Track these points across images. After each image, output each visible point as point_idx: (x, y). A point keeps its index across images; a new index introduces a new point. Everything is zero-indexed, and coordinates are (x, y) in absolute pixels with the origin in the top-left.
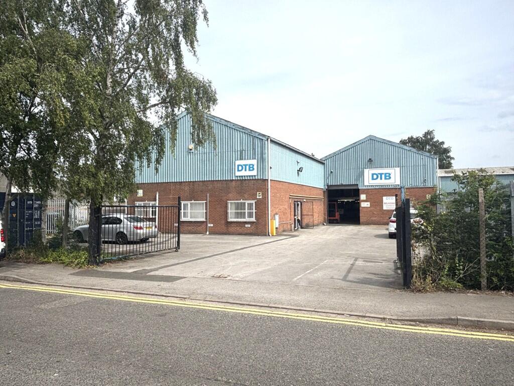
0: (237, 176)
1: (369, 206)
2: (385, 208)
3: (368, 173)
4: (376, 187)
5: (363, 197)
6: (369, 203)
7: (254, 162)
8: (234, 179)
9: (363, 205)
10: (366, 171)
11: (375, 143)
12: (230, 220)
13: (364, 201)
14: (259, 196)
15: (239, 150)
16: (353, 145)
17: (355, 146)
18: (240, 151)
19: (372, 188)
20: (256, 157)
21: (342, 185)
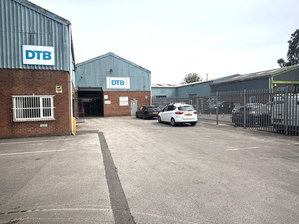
0: (26, 65)
1: (110, 103)
2: (121, 105)
3: (109, 80)
4: (115, 90)
5: (106, 97)
6: (110, 101)
7: (51, 49)
8: (21, 67)
9: (106, 102)
10: (108, 78)
11: (113, 59)
12: (17, 119)
13: (106, 100)
14: (59, 90)
15: (27, 31)
16: (98, 58)
17: (99, 59)
18: (30, 33)
19: (112, 90)
20: (54, 44)
21: (90, 88)
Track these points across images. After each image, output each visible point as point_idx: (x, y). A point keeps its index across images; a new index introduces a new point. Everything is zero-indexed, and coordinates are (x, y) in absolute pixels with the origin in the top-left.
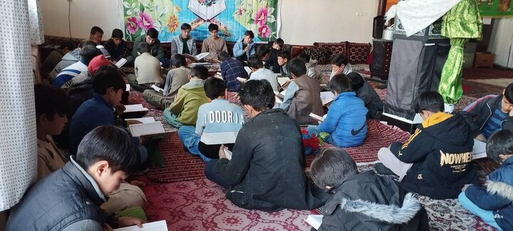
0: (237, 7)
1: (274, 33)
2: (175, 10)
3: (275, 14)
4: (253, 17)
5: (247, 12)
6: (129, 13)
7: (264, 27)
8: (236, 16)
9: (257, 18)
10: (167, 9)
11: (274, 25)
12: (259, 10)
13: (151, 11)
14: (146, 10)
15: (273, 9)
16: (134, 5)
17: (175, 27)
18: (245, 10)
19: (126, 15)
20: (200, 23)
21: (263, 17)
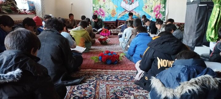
0: (144, 5)
1: (164, 17)
2: (115, 7)
3: (165, 7)
4: (153, 9)
5: (150, 7)
6: (95, 9)
7: (158, 14)
8: (144, 9)
9: (155, 10)
10: (111, 7)
11: (164, 13)
12: (156, 6)
13: (104, 8)
14: (102, 7)
15: (164, 5)
16: (97, 5)
17: (114, 15)
18: (149, 6)
19: (93, 10)
20: (126, 12)
21: (158, 9)
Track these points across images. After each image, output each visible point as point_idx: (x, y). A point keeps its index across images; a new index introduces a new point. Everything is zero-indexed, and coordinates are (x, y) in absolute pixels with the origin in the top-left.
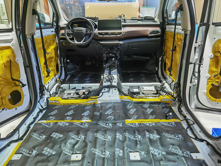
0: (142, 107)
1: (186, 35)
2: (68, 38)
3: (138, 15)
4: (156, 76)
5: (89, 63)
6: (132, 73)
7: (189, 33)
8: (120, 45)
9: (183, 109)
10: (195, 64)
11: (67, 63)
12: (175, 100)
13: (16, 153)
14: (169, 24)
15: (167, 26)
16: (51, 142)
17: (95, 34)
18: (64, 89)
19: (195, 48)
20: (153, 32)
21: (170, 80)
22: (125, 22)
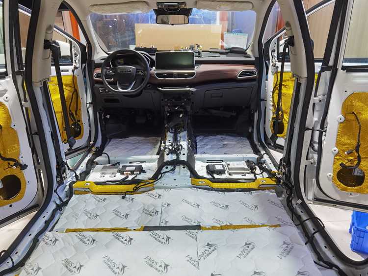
1: (299, 85)
3: (220, 44)
5: (141, 120)
8: (192, 93)
10: (313, 130)
11: (106, 120)
17: (151, 75)
20: (244, 73)
22: (200, 57)
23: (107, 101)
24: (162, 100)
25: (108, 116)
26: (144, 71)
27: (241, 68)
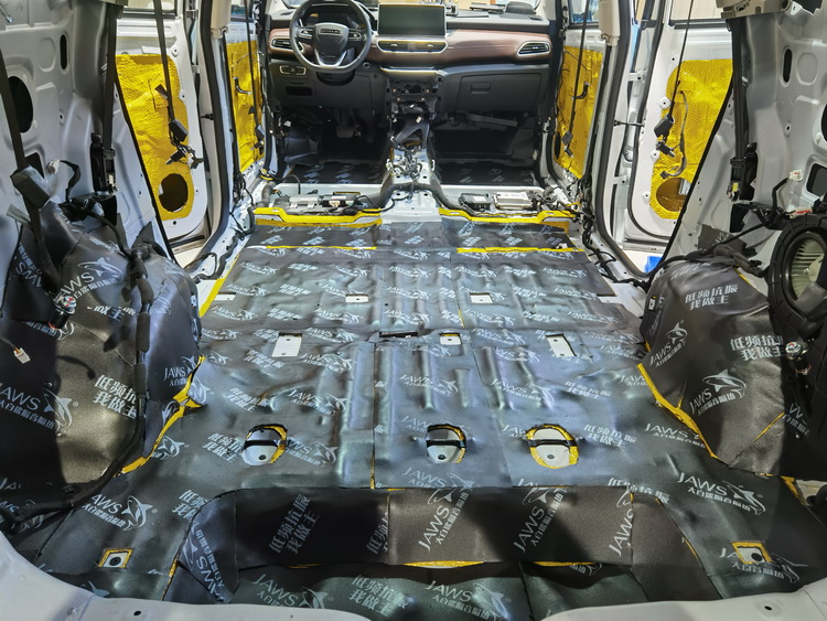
0: (495, 234)
1: (609, 49)
2: (300, 53)
4: (533, 175)
5: (345, 133)
6: (467, 166)
7: (614, 43)
8: (440, 79)
9: (595, 238)
10: (627, 125)
11: (286, 129)
12: (577, 220)
13: (220, 293)
14: (572, 27)
15: (568, 33)
16: (292, 276)
17: (372, 43)
18: (283, 194)
19: (630, 84)
20: (529, 48)
21: (568, 180)
22: (455, 16)
23: (292, 91)
24: (388, 90)
25: (288, 124)
26: (363, 34)
27: (525, 39)
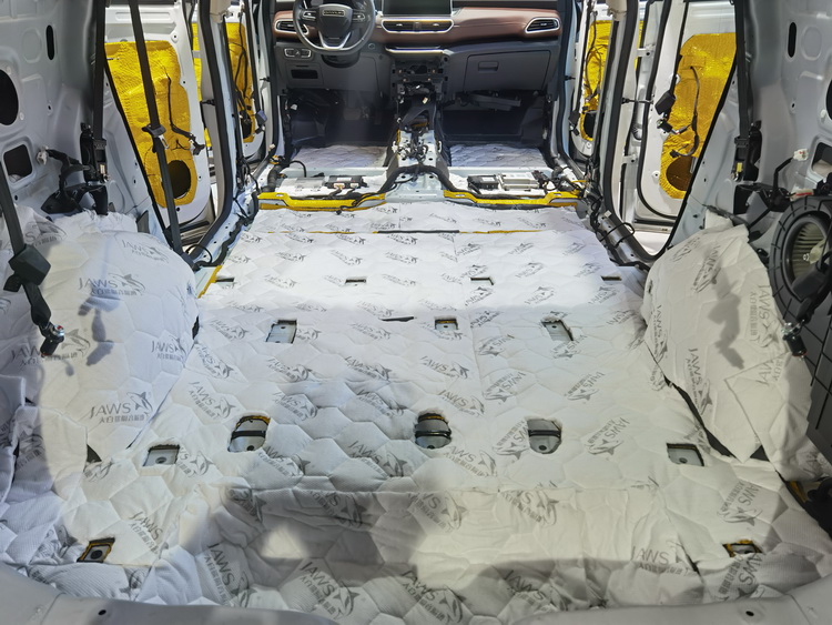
1: (616, 24)
2: (304, 35)
5: (352, 116)
10: (636, 103)
11: (292, 112)
17: (376, 24)
19: (639, 60)
20: (537, 25)
23: (296, 74)
24: (394, 71)
25: (295, 107)
26: (366, 15)
27: (532, 15)
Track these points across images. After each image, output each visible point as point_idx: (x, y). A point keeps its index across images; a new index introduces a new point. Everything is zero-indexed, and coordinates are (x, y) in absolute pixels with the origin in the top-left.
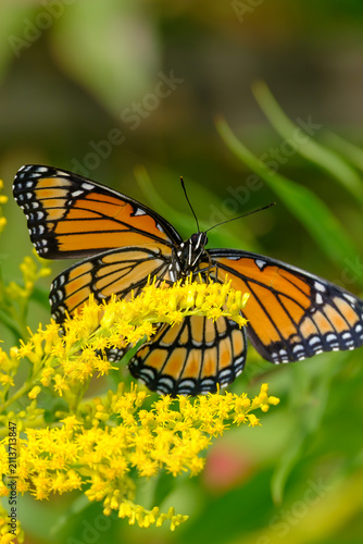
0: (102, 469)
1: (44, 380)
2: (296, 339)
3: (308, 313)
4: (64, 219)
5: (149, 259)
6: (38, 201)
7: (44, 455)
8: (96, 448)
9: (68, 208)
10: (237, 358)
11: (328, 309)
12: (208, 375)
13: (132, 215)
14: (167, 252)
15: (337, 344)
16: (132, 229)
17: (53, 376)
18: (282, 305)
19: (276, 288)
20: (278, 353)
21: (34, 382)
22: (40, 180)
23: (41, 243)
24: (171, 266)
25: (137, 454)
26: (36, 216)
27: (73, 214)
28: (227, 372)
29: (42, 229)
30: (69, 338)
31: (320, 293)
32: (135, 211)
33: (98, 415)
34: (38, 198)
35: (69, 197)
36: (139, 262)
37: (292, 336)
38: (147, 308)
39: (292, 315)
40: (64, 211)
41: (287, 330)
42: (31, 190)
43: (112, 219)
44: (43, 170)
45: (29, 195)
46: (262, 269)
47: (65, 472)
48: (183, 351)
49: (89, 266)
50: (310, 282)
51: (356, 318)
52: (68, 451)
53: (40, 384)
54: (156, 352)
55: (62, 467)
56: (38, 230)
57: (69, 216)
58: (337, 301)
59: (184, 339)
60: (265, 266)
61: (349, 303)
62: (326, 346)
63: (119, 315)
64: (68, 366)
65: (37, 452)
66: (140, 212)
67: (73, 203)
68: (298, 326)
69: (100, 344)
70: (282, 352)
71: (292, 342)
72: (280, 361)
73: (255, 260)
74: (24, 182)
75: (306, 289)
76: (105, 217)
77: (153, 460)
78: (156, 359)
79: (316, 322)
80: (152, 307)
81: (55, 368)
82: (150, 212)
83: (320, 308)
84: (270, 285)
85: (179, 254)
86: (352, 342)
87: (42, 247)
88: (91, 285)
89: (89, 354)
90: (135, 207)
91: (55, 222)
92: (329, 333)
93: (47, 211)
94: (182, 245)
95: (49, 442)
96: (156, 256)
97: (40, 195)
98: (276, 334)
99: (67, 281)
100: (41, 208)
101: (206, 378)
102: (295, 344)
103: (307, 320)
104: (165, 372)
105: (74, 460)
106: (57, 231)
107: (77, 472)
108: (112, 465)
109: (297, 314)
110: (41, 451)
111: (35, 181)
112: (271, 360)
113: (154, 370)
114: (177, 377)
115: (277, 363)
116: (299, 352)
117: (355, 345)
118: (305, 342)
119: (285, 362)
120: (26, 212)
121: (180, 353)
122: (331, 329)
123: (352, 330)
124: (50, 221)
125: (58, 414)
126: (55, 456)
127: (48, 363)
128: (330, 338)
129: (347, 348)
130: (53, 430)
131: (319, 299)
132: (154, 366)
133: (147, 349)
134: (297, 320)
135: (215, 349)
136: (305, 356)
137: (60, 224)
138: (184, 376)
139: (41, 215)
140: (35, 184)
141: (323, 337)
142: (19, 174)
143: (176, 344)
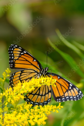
0: (22, 124)
1: (9, 101)
2: (63, 97)
3: (67, 91)
4: (17, 59)
5: (34, 72)
6: (13, 54)
7: (9, 120)
8: (21, 119)
9: (19, 57)
10: (49, 99)
11: (72, 90)
12: (42, 102)
13: (33, 61)
14: (39, 71)
15: (72, 99)
16: (32, 64)
17: (11, 100)
18: (62, 88)
19: (61, 84)
20: (58, 99)
21: (6, 101)
22: (15, 49)
23: (11, 65)
24: (39, 75)
25: (30, 120)
26: (12, 57)
27: (20, 58)
28: (46, 102)
29: (12, 61)
30: (15, 91)
31: (71, 86)
32: (34, 60)
33: (21, 109)
34: (13, 53)
35: (20, 54)
36: (32, 73)
37: (62, 96)
38: (33, 84)
39: (64, 91)
40: (18, 57)
41: (62, 94)
42: (12, 51)
43: (28, 61)
44: (16, 46)
45: (12, 52)
46: (59, 79)
47: (14, 124)
48: (37, 96)
49: (20, 72)
50: (69, 83)
51: (78, 93)
52: (14, 119)
53: (8, 102)
54: (31, 95)
55: (13, 123)
56: (11, 61)
57: (19, 59)
58: (74, 89)
59: (38, 93)
60: (60, 78)
61: (77, 90)
62: (70, 99)
63: (26, 85)
64: (15, 97)
65: (7, 119)
66: (35, 60)
67: (21, 56)
68: (64, 94)
69: (22, 92)
70: (60, 99)
71: (62, 97)
72: (59, 101)
73: (58, 76)
74: (11, 48)
75: (68, 85)
76: (27, 61)
77: (34, 122)
78: (30, 97)
79: (69, 93)
80: (34, 83)
81: (11, 98)
82: (37, 61)
83: (70, 90)
84: (60, 83)
85: (41, 72)
86: (76, 99)
87: (11, 66)
88: (19, 77)
89: (19, 94)
90: (34, 59)
91: (15, 60)
92: (71, 96)
93: (15, 57)
94: (42, 70)
95: (10, 117)
96: (36, 72)
97: (14, 52)
98: (59, 95)
99: (14, 75)
100: (13, 56)
101: (41, 103)
102: (63, 98)
103: (67, 92)
104: (32, 100)
105: (16, 121)
106: (15, 62)
107: (16, 124)
108: (25, 123)
109: (65, 90)
110: (8, 119)
111: (14, 48)
112: (57, 101)
113: (29, 99)
114: (34, 102)
115: (58, 102)
116: (63, 100)
117: (77, 100)
118: (65, 98)
119: (60, 102)
120: (10, 56)
121: (36, 96)
122: (72, 95)
123: (76, 96)
124: (14, 60)
125: (11, 109)
126: (11, 120)
127: (9, 97)
128: (71, 97)
129: (75, 100)
130: (11, 114)
131: (70, 88)
132: (30, 98)
133: (29, 94)
134: (64, 92)
135: (44, 96)
136: (65, 101)
137: (16, 60)
138: (36, 102)
139: (13, 57)
140: (13, 50)
141: (69, 97)
142: (11, 46)
143: (36, 94)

------

## What you should do:
Extract exactly and only the lines above from the line containing "11: (375, 143)" through the line containing "20: (256, 157)", both end lines included.

## The answer:
11: (375, 143)
12: (230, 220)
13: (364, 201)
14: (259, 196)
15: (239, 150)
16: (353, 145)
17: (355, 146)
18: (240, 151)
19: (372, 188)
20: (256, 157)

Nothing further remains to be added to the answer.